**SELECTED EXCERPT**
The Xi-Trump trade truce may not end in a peace treaty, and markets should prepare accordingly

  • Neal Kimberley says investors can adjust short-term plans, but the pending US tariff hike has only been delayed for 90 days
  • And, even if the trade war is resolved for good, investors may have to prepare for more Fed interest rate rises than expected
A 90-day ceasefire in the China-US trade war isn’t a peace agreement. Markets will take the lead from Saturday’s meeting between China’s President Xi Jinping and his US counterpart Donald Trump at the G20 in Buenos Aires, but they shouldn’t get carried away. The can just got kicked 90 days down the road.
That isn’t long but it’s what Beijing and Washington have agreed on as a time frame to resolve a multitude of long-standing differences. If agreement proves illusory, the White House statement on the Xi-Trump meeting made clear that “the 10 per cent tariffs will be raised to 25 per cent” with the delayed roll-out of tariff increases that had originally been scheduled for January.
As the clock ticks, in the very short term, markets must try and compute the implications of this trade war ceasefire. Some computations might be easier than others.

The White House statement noted that “China has agreed to start purchasing agricultural product from our farmers immediately”. Markets might therefore rationally expect an uptick in the price of US soybeans. The onset of tariffs and counter-tariffs have seen Chinese purchases in 2017 of US$12 billion of US soybeans dwindle to almost nothing this year, resulting in lower US soybean prices.

Other potential market implications of the Xi-Trump meeting may be more contestable. In the currency space, it could be argued that no further worsening in trade tensions could lend itself to a greater degree of risk appetite as opposed to risk aversion, although diminishing liquidity conditions going into the end of the year may delay such a development until January.

To the extent that yuan weakness has in part reflected deteriorating US-China trade relations, the yuan could make some gains from the weekend announcement. Currencies such as the Australian dollar, which, given Australia’s close economic links to China is often seen as a proxy play on the Chinese economy, might also benefit.
By the same argument, the allure of currencies such as the Japanese yen, which acquire a safe-haven status in times of global risk aversion, might fade somewhat.
Federal Reserve chairman Jerome Powell has dulled investor enthusiasm and earned the reproach of President Donald Trump by hiking interest rates and signalling more increases to come, though he recently suggested there may be flexibility in that approach. Photo: AFP
But markets must also seek to compute what the outcome of the Xi-Trump meeting might mean for the US dollar itself. Recently, arguments in favour of the US dollar have been somewhat undermined by a scaling back of market expectations for further US interest rate increases, as the Federal Reserve has arguably started to sound a little less hawkish.

**TO DO**
A – Which currencies does the article on the Xi-Trump trade truce mention?
B – In the article on the Xi-Trump trade truce, how much US soybean did China buy in 2017?
C – Pick up the article on the Xi-Trump trade truce after its last sentence and carry it forward.

**GIVEN DATA**
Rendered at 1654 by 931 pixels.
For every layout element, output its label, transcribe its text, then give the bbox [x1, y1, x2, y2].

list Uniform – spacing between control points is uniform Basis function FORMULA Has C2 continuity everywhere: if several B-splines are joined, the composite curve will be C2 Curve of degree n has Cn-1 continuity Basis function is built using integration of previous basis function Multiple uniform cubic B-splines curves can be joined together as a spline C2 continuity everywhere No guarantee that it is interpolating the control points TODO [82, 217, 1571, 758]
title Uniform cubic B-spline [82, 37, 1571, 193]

**ANSWERS FOR THIS EXERCISE**
A – The yuan, the Australian dollar, the Japanese yen and the US dollar.

B – US$12 billion.

C –
Minutes of the Fed’s November meeting, published last Thursday, did show that policymakers thought another US rate hike was “likely to be warranted fairly soon”. Markets expect a hike this month. But the Fed also said US “monetary policy was not on a preset course”, alluding to, among other factors, “risks in the global outlook”.

China-US trade tensions surely represent a key risk to the global outlook. Consequently, if trade tensions do ease, then US bond markets might have to recalibrate for the possibility of more US rate hikes in 2019 than are currently priced. By extension, that could give the US dollar some traction on the currency market, potentially augmenting arguments in favour of a weaker yen versus the dollar but undermining any rationale for currency market participants to buy the Aussie dollar or the yuan.
Looking further ahead, markets might also wonder whether, with just 90 days to play with, a trade war armistice can result in a peace pact. There’s a lot to be negotiated with an agenda, which the White House noted, incorporates “forced technology transfer, intellectual property protection, non-tariff barriers, cyber intrusions and cyber theft, services and agriculture”.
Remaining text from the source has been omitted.